In their Securitization Weekly Overview, Bank of America Merrill Lynch analysts highlighted the “unusual” co-existence of the risk-on and risk-off trades that has emerged this year.

In 2011, ABX prices came down as treasury yields moved lower. However, thus far in 2012, the 10-year treasury yield is hovering at the historic 220-year low as of June 1. At the same time, the ABX price is up by 17.6% over the same period.

BofA Merrill analysts characterized the significantly low 10-year treasury yield as suggesting the markets are on a “full blown “risk-off” mode”. At the same, the securitized sectors are in a “risk-on” mode given subprime RMBS' and more specifically, the ABX's recent performance.

This co-existence can be explained by two notable side effects of the U.S. bond market’s role as a “flight-to-quality destination” from the crisis in Europe.

First is that the resulting low yields in treasuries have been partly passed through to mortgage rates, which provided incremental rate stimulus to the U.S. economy and housing sector. This is why the fundamental story for mortgage credit received some boost from the European crisis recently.

Second is the erosion of yield in treasuries that has only pushed the search for incremental yield through credit. Given ABX prices’ steep acceleration that happened after the June 1 drop in yields, they believe that this timing suggests that the risk-free rates will be “uncomfortably” low for a prolonged period.

After the sharp price moves in non-agency MBS in June, BofA Merill Lynch analysts deem it likely that there will be a pause or, at a minimum a slowing, instead of a continuation of these steep increases. Nonetheless, they also said that the price gains are sustainable and that the non-agency MBS, specifically last cashflow subprime, will stay fundamentally cheap, especially in with the current low yields. This value, they said, also applies to other higher-yielding credit sectors such as CMBS and CLOs. They believe that “the “risk-on” exposure to these sectors is still warranted.”

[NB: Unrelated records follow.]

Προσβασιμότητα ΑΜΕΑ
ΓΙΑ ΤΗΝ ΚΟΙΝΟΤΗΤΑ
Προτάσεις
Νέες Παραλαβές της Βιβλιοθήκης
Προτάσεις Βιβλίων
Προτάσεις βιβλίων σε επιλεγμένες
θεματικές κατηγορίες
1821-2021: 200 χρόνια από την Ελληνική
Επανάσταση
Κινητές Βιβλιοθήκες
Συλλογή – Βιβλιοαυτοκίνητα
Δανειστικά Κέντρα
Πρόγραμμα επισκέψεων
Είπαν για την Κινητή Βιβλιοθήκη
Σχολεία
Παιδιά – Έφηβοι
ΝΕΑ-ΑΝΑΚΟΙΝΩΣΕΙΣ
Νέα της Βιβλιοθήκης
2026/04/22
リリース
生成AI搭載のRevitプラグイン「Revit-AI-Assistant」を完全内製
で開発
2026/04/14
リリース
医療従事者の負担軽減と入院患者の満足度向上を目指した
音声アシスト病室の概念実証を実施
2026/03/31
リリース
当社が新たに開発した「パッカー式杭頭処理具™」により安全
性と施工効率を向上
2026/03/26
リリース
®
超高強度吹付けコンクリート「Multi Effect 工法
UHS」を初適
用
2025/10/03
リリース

In terms of the risk-off trade, they believe that consumer ABS and the agency MBS markets remain attractive. Similar to the reasons they name for non-agency MBS, including the factor of net supply and favorable prepayment dynamics, BofA Merrill analysts predicted that the most expected path for agency MBS is for further spread narrowing, despite the hurdles along the way to tighter spreads.